- Document source:
# # # #

Les images satellites de la NASA montrent un déclin considérable des niveaux de pollution en Chine, autour de Wuhan – le berceau du virus – à Pékin et à Shanghai, à cause de la baisse de l’activité économique. Bien que ce soit pour les mauvaises raisons, c’est quand même une bonne nouvelle, et, si ces niveaux étaient stabilisés, cela pourrait nous aider à enrayer la dégradation de la planète. Sur d’autres images, on peut voir la baisse des émissions de gaz à effet de serre entre janvier et mars 2019 et 2020.
Selon les prévisions du Global Carbon Project, le bilan des émissions de carbone mondiales devait augmenter cette année. Mais finalement, il va sans doute baisser de 5 % – soit 2,5 milliards de tonnes, plus bas niveau observé depuis la dernière récession d’il y a une dizaine d’années.

# # # #

- Données fournies:

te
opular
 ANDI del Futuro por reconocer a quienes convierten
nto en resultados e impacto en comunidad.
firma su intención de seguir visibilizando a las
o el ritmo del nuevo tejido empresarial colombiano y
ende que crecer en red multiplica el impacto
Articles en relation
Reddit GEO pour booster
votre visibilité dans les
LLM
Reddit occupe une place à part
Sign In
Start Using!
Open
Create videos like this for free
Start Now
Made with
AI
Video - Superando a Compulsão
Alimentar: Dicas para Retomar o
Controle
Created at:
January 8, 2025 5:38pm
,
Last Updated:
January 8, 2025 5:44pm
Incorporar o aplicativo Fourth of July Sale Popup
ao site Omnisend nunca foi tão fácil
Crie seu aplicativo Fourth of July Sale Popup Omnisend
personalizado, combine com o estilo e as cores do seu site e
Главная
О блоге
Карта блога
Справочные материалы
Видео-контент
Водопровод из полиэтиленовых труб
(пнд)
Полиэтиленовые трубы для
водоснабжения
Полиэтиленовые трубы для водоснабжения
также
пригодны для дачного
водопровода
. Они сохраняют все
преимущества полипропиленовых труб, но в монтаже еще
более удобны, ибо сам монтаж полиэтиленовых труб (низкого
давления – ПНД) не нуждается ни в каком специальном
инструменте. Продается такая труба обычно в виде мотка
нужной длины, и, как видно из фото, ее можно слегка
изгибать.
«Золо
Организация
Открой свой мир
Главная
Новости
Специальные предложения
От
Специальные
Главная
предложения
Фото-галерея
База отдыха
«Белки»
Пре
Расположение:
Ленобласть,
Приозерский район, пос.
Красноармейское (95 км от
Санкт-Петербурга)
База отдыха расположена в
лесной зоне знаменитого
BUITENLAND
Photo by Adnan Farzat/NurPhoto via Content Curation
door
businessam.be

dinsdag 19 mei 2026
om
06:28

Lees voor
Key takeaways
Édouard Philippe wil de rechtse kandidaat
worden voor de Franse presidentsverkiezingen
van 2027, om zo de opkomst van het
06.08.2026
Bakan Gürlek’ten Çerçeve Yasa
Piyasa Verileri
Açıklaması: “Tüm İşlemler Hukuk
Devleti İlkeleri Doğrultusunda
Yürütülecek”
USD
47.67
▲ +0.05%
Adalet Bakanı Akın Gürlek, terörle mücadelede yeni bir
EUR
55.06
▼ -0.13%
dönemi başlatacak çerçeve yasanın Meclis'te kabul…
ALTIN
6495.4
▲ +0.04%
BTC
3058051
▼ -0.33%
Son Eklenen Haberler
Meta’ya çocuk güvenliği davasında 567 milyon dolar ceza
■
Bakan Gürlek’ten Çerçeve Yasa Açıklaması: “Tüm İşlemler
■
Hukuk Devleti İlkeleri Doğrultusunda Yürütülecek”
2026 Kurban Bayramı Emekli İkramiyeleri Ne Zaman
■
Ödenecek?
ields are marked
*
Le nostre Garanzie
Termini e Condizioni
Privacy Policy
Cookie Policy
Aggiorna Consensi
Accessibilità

# # # #

- Consignes:
A) Recopiez sans modification le passage du texte sur la baisse de la pollution, en commençant par « Les images satellites » et en allant jusqu'à « 2019 et 2020. ».
B) D'après le texte sur la baisse de la pollution, de combien le bilan des émissions de carbone mondiales va-t-il sans doute baisser ?
C) Reprenez le texte sur la baisse de la pollution et prolongez-le à partir de sa dernière phrase.
Les enregistrements constituent un matériau distinct du document source.

- Liste des réponses:
A)
Les images satellites de la NASA montrent un déclin considérable des niveaux de pollution en Chine, autour de Wuhan – le berceau du virus – à Pékin et à Shanghai, à cause de la baisse de l’activité économique. Bien que ce soit pour les mauvaises raisons, c’est quand même une bonne nouvelle, et, si ces niveaux étaient stabilisés, cela pourrait nous aider à enrayer la dégradation de la planète. Sur d’autres images, on peut voir la baisse des émissions de gaz à effet de serre entre janvier et mars 2019 et 2020.

B) De 5 %, soit 2,5 milliards de tonnes.

C)
Le premier coupable des émissions de carbone est assez évident : l’avion. Selon FlightRadar24, un site qui traque en temps réel tout le trafic aérien au niveau mondial, la moyenne du nombre de vols journaliers a diminué de plus de la moitié au cours de deux derniers mois : le vendredi 10 janvier, 183 890 vols ont été enregistrés, contre 70 809 le mardi 14 avril. Après la chute drastique entre le 9 et le 29 mars, le trafic aérien commercial mondial s’est maintenant stabilisé autour de 29 % de ses niveaux précédents. Cela signifie qu’il y a 71 fois moins d’avions dans le ciel qu’avant la pandémie.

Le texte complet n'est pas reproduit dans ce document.